Intel Ultrabook: Freedom from unreliable Netbooks
Futuristic branding and ambitious strategy were the keywords when Intel announced the launch of Ultrabooks at the Computex trade show on Tuesday. When market players are competing on every aspect of customer satisfaction, Ultrabooks promise to deliver best of the two worlds- Performance of a laptop combined with high portability of a tablet.
Interestingly, if you pit Ultrabooks against Netbooks, the latter promised nothing. Neither performance nor portability. Though netbooks are lighter and smaller they aren't lighter or smaller enough to let customers freely walk around or lay back on a beach without having to worry about the battery usage. Processor performance of netbooks wasn't even in their advertisements.
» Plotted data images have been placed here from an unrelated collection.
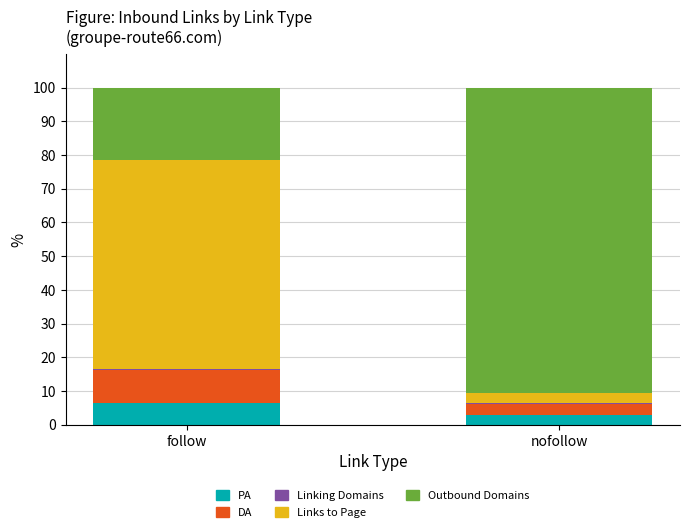

True or false: PA has a value of 6.4 at follow.

True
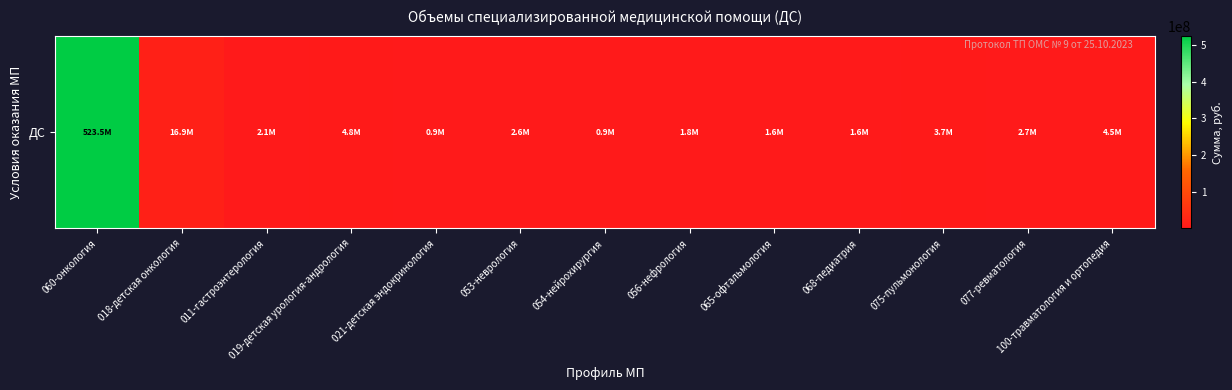

What is the change in value from 075-пульмонология to 077-ревматология?

-1059521.6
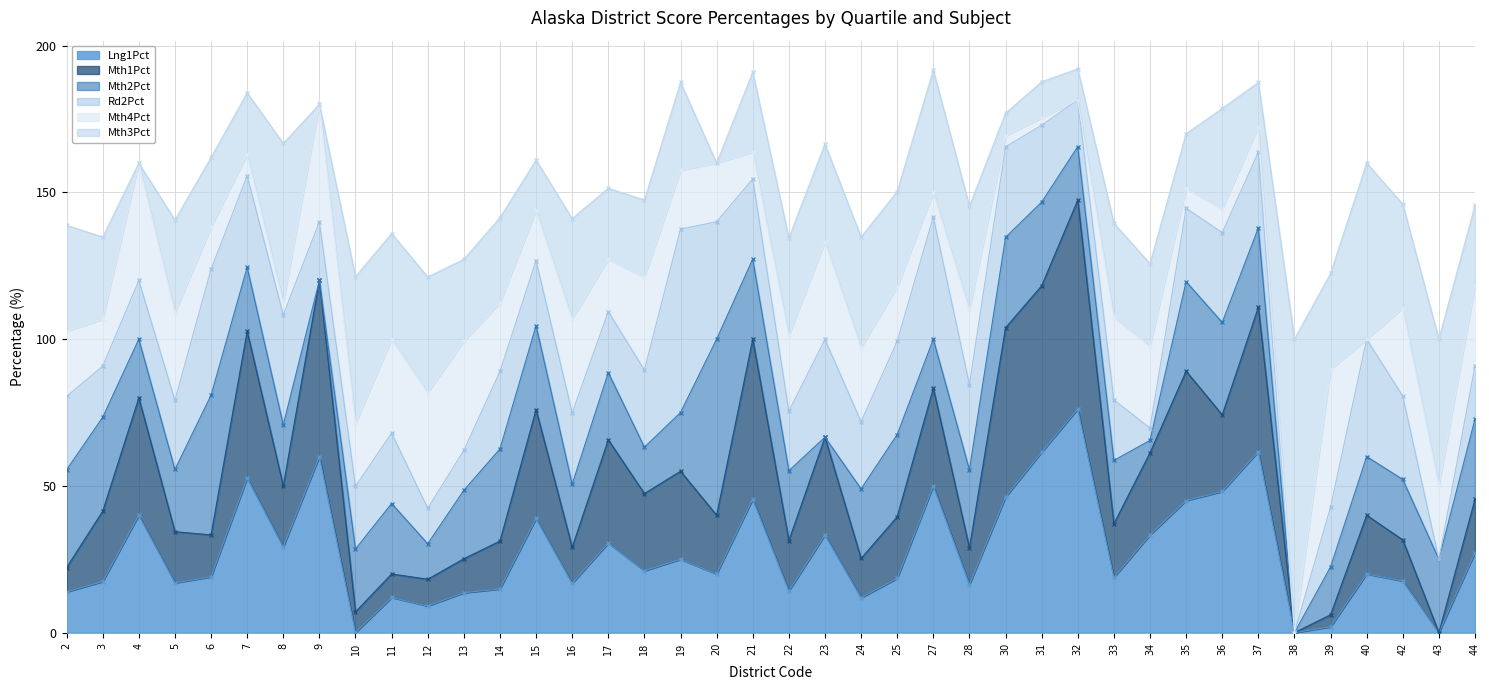

At how many categories does at least one series exceed 79?

1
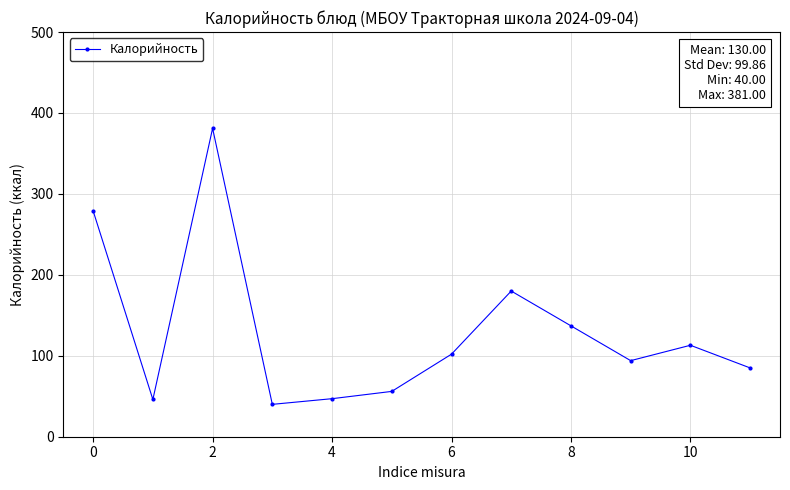

How many series are shown in this chart?

1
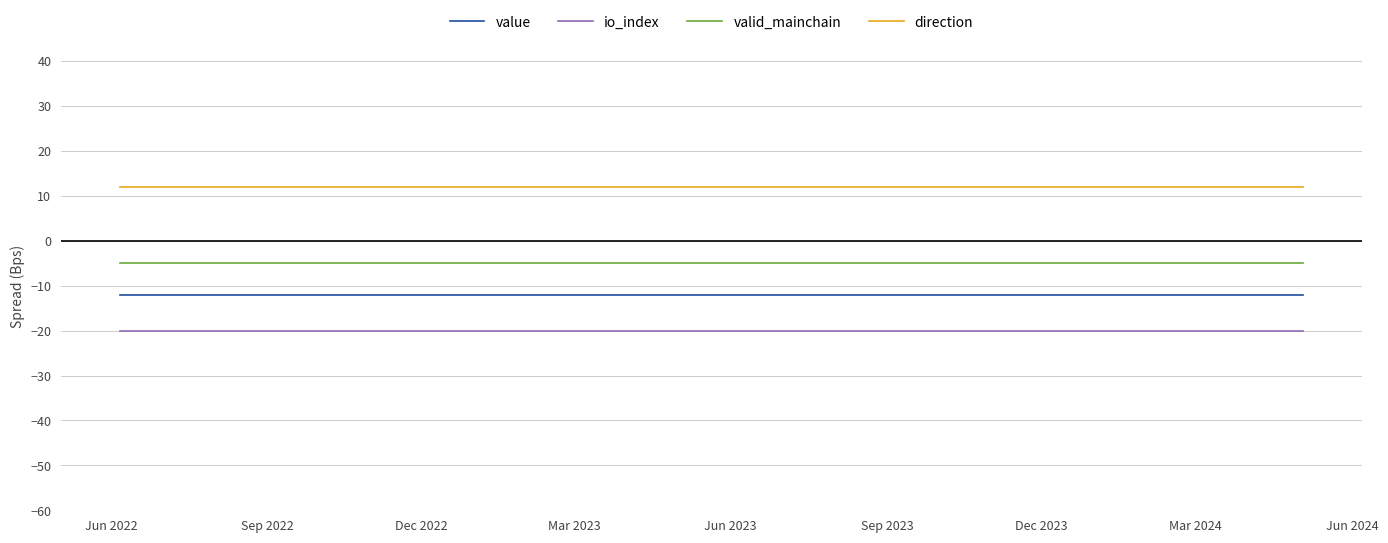

Reading left to right, list all the values displayed in this chart.

value: -12	-12	-12	-12	-12	-12	-12	-12	-12	-12	-12	-12	-12	-12	-12	-12	-12	-12	-12	-12	-12	-12	-12	-12
io_index: -20	-20	-20	-20	-20	-20	-20	-20	-20	-20	-20	-20	-20	-20	-20	-20	-20	-20	-20	-20	-20	-20	-20	-20
valid_mainchain: -5	-5	-5	-5	-5	-5	-5	-5	-5	-5	-5	-5	-5	-5	-5	-5	-5	-5	-5	-5	-5	-5	-5	-5
direction: 12	12	12	12	12	12	12	12	12	12	12	12	12	12	12	12	12	12	12	12	12	12	12	12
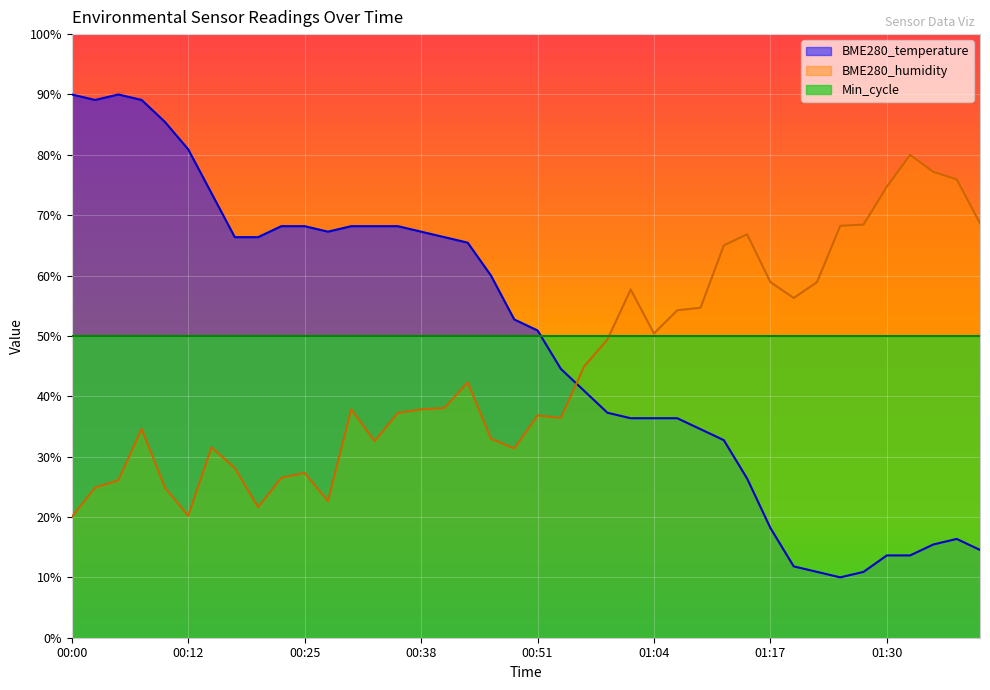

What is the value of the BME280_temperature point at the 2nd from the left?

89.1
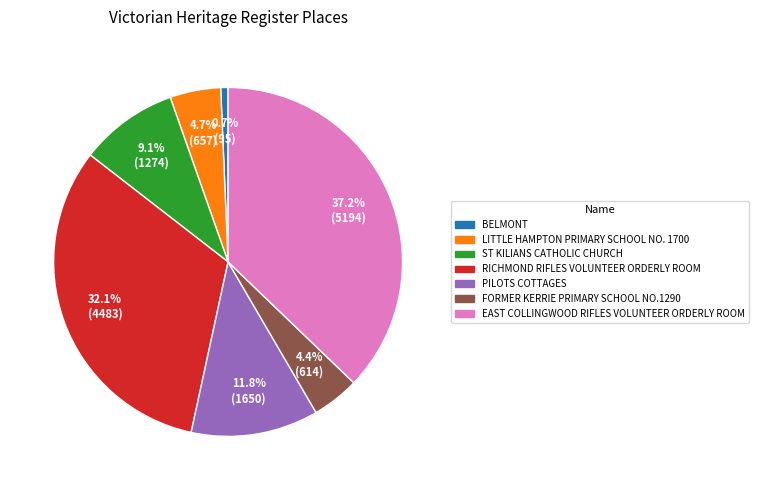

Between EAST COLLINGWOOD RIFLES VOLUNTEER ORDERLY ROOM and FORMER KERRIE PRIMARY SCHOOL NO.1290, which is larger?

EAST COLLINGWOOD RIFLES VOLUNTEER ORDERLY ROOM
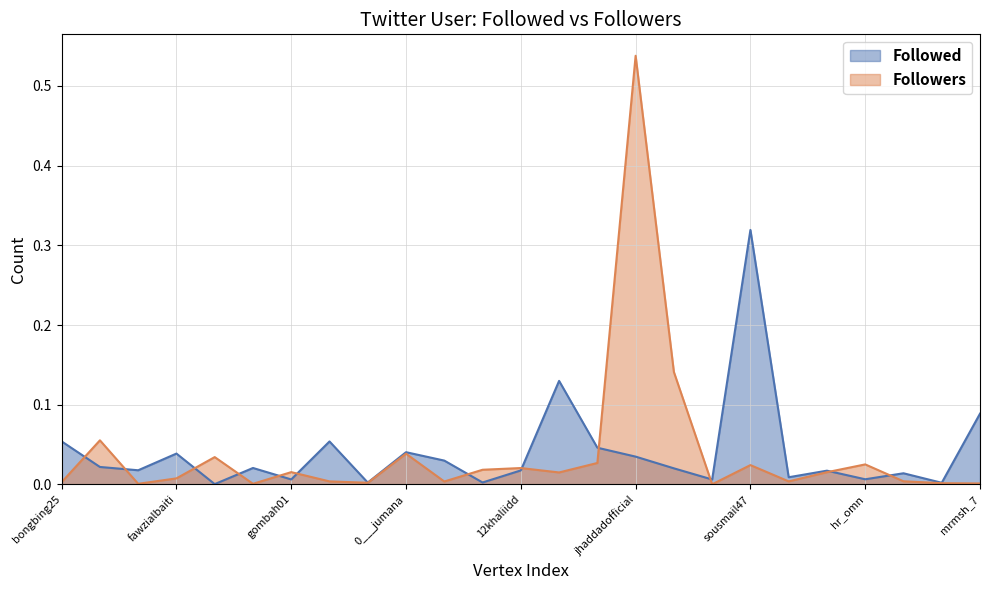

Is the value of Followers at mkprgsrvc5fgjmp greater than the value of Followed at mlk_alz?

No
Netbooks couldn't withstand the onslaught of tablet computers when all the discussions featured around what netbooks can't do. Netbooks were marketed as a companion device for users' primary PC. When tablets, especially the Apple iPad, were shown the limelight it didn't take much time for consumers to decide that tablets could be better secondary option given its sleeker design and higher battery life. A smaller device that occupied lesser space and which didn't need to be plugged like his big PC. As the US and the world market started slowly catching up on electronics consumption after the recession, Netbooks sales started dwindling as more embraced a PC or a tablet.
Netbooks and even PCs running low on batteries have always been a concern for users who switched to tablets which promised lower power consumption for leisurely activities like browsing, reading or checking emails. By tackling a relatively subtle aspect of user experience, power consumption, Intel might probably pave way to a revolution in the way PCs are conceived. Ultrabooks thus have the potential to tap into the tablet business without sacrificing the PC users.
Even though skeptics are voicing their opinions that Ultrabooks might just be one last try to revive the Netbook market, industry analysts seem confident about its potential if Intel can actually provide, what it is promising now by the end of 2012.